Emergono altri particolari sugli “orrori” alla residenza “La Consolata” di Borgo d’Ale
«Calci, pugni e violenze di ogni genere solo per “farli stare buoni”. Era questo il “metodo” utilizzato da buona parte del personale della struttura residenza per anziani e disabili “La Consolata” di Borgo d’Ale, in provincia di Vercelli». Queste le parole utilizzate dagli agenti della Questura per raccontare ciò che accadeva nella struttura assistenziale del Vercellese praticamente “decapitata” dalla maxi operazione che, nel pomeriggio di venerdì, ha portato all’esecuzione di 18 misure cautelari a carico di medici, infermieri e operatori nella residenza gestita della “Sereni Orizzonti”.
Col passare delle ore e con la diffusione dei video ripresi dalle telecamere nascoste dagli agenti per documentare i fatti, la vicenda si arricchisce di particolari raccapriccianti. Tutti gli arrestati sono accusati, a vario titolo, dei reati di maltrattamenti, abbandono di persone incapaci e sequestro di persona. I poliziotti hanno fatto irruzione nella casa di riposo dove in quel momento c’erano otto degli indagati, mentre gli altri dieci sono stati fermati nelle proprie abitazioni. Undici di loro sono finiti in carcere e gli altri ai domiciliari. Un’altra persona è invece indagata in stato di libertà.

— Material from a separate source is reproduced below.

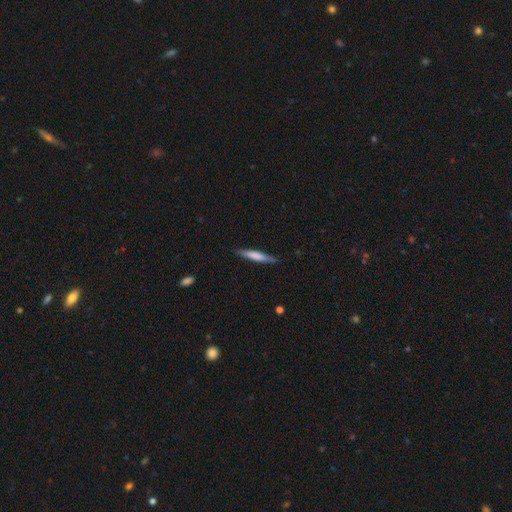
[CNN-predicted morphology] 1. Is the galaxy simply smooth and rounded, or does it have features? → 64% smooth, 30% featured or disk, 5% star or artifact.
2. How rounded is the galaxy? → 93% cigar-shaped, 6% in between, 1% round.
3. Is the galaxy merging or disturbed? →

L’indagine è stata denominata “Resident evil” (dal nome di un film dell’orrore) proprio per la particolare brutalità, crudeltà e mancanza di umanità con cui venivano trattate quotidianamente le persone ricoverate nella casa di riposo. Secondo quanto riferito dalla Questura «L’attività investigativa della Mobile è iniziata dopo la denuncia presentata nell’agosto scorso dal papà di una paziente trovata con diversi segni sul corpo che potevano essere riconducibili a maltrattamenti. Gli agenti hanno piazzato telecamere nascoste nella struttura e analizzando le immagini si sono resi conto di ciò che accadeva in quella che era diventata una vera e propria casa degli orrori. Le vittime accertate sono al momento dodici che hanno subito più di 300 episodi di violenze gratuite; molte di loro erano pazienti disabili che quando davano particolarmente “fastidio” subivano il trattamento che li faceva stare buoni. E quando i familiari chiedevano spiegazioni in merito alle lesioni riscontrate sul corpo dei propri cari, il personale dell’istituto si giustificava attribuendo le ferite a infortuni causati dalle loro precarie condizioni fisiche e mentali».